Devemos resistir ao sensacionalismo e manter-nos fiéis às evidências de qualidade, atendendo à demanda por uma cobertura mais rigorosa, seja por parte dos jornais, influenciadores ou organizações de comunicação.
O Catarinas aborda temas que se beneficiam muito das evidências científicas e frequentemente colabora com universidades, unindo o conhecimento do jornalismo, da ciência e também dos movimentos sociais. O NetLab também segue essa linha de integração entre diferentes áreas. Pode comentar sobre?
Sim, trabalhamos com essa mentalidade. Buscamos esse diálogo com a sociedade civil porque isso dá sentido para o que fazemos e, a partir do diagnóstico que encontramos, é possível tomar decisões. Sejam elas de comunicação, jurídicas ou de governança. Nosso trabalho enriquece com a colaboração com organizações especializadas em diversos temas, como direitos sexuais e reprodutivos.
Nosso objetivo é qualificar a cobertura de assuntos que são foco do laboratório, como clima, gênero, política e eleições. A qualidade da cobertura sobre produção científica precisa melhorar e a pandemia foi um exemplo disso. A imprensa desempenhou um papel crucial em fornecer serviço público, mas muitas vezes a complexidade do processo científico não é compreendida pelo público em geral.

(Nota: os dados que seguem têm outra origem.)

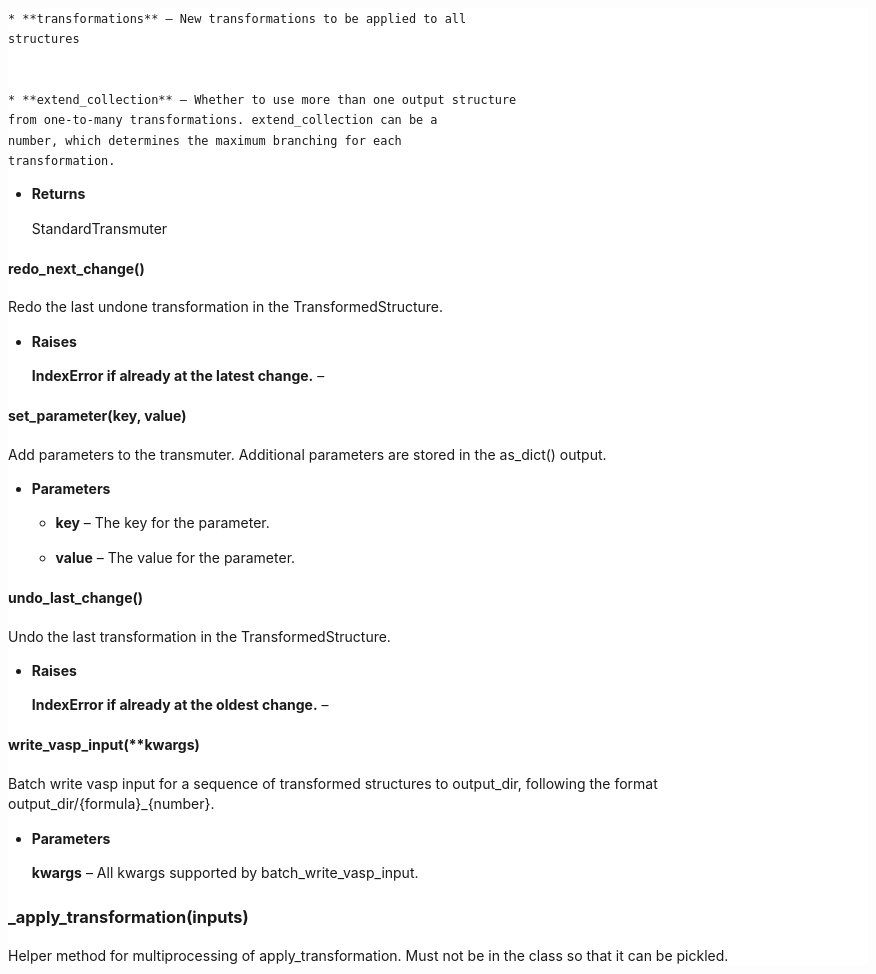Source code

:
    * **transformations** – New transformations to be applied to all
    structures


    * **extend_collection** – Whether to use more than one output structure
    from one-to-many transformations. extend_collection can be a
    number, which determines the maximum branching for each
    transformation.



* **Returns**

    StandardTransmuter



#### redo_next_change()
Redo the last undone transformation in the TransformedStructure.


* **Raises**

    **IndexError if already at the latest change.** –



#### set_parameter(key, value)
Add parameters to the transmuter. Additional parameters are stored in
the as_dict() output.


* **Parameters**


    * **key** – The key for the parameter.


    * **value** – The value for the parameter.



#### undo_last_change()
Undo the last transformation in the TransformedStructure.


* **Raises**

    **IndexError if already at the oldest change.** –



#### write_vasp_input(\*\*kwargs)
Batch write vasp input for a sequence of transformed structures to
output_dir, following the format output_dir/{formula}_{number}.


* **Parameters**

    **kwargs** – All kwargs supported by batch_write_vasp_input.



### _apply_transformation(inputs)
Helper method for multiprocessing of apply_transformation. Must not be
in the class so that it can be pickled.

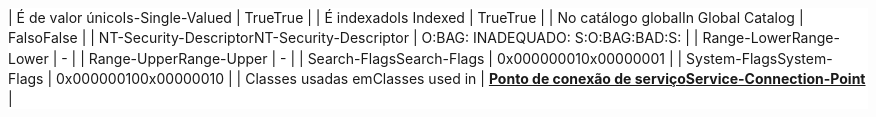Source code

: | <span data-ttu-id="9129e-251">É de valor único</span><span class="sxs-lookup"><span data-stu-id="9129e-251">Is-Single-Valued</span></span>       | <span data-ttu-id="9129e-252">True</span><span class="sxs-lookup"><span data-stu-id="9129e-252">True</span></span>                                                                    |
| <span data-ttu-id="9129e-253">É indexado</span><span class="sxs-lookup"><span data-stu-id="9129e-253">Is Indexed</span></span>             | <span data-ttu-id="9129e-254">True</span><span class="sxs-lookup"><span data-stu-id="9129e-254">True</span></span>                                                                    |
| <span data-ttu-id="9129e-255">No catálogo global</span><span class="sxs-lookup"><span data-stu-id="9129e-255">In Global Catalog</span></span>      | <span data-ttu-id="9129e-256">Falso</span><span class="sxs-lookup"><span data-stu-id="9129e-256">False</span></span>                                                                   |
| <span data-ttu-id="9129e-257">NT-Security-Descriptor</span><span class="sxs-lookup"><span data-stu-id="9129e-257">NT-Security-Descriptor</span></span> | <span data-ttu-id="9129e-258">O:BAG: INADEQUADO: S:</span><span class="sxs-lookup"><span data-stu-id="9129e-258">O:BAG:BAD:S:</span></span>                                                            |
| <span data-ttu-id="9129e-259">Range-Lower</span><span class="sxs-lookup"><span data-stu-id="9129e-259">Range-Lower</span></span>            | \-                                                                      |
| <span data-ttu-id="9129e-260">Range-Upper</span><span class="sxs-lookup"><span data-stu-id="9129e-260">Range-Upper</span></span>            | \-                                                                      |
| <span data-ttu-id="9129e-261">Search-Flags</span><span class="sxs-lookup"><span data-stu-id="9129e-261">Search-Flags</span></span>           | <span data-ttu-id="9129e-262">0x00000001</span><span class="sxs-lookup"><span data-stu-id="9129e-262">0x00000001</span></span>                                                              |
| <span data-ttu-id="9129e-263">System-Flags</span><span class="sxs-lookup"><span data-stu-id="9129e-263">System-Flags</span></span>           | <span data-ttu-id="9129e-264">0x00000010</span><span class="sxs-lookup"><span data-stu-id="9129e-264">0x00000010</span></span>                                                              |
| <span data-ttu-id="9129e-265">Classes usadas em</span><span class="sxs-lookup"><span data-stu-id="9129e-265">Classes used in</span></span>        | [<span data-ttu-id="9129e-266">**Ponto de conexão de serviço**</span><span class="sxs-lookup"><span data-stu-id="9129e-266">**Service-Connection-Point**</span></span>](c-serviceconnectionpoint.md)<br/> |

A ciência é um processo contínuo de refutação e avanço, algo que não necessariamente é entendido por todas as pessoas. Além disso, tem a deslegitimação das universidades, um problema que se intensificou ao longo do governo Bolsonaro, mas que não é uma questão nova. Então, projetos que partem da produção de conhecimento, divulgação e articulação do conhecimento científico com o público são essenciais nesse sentido.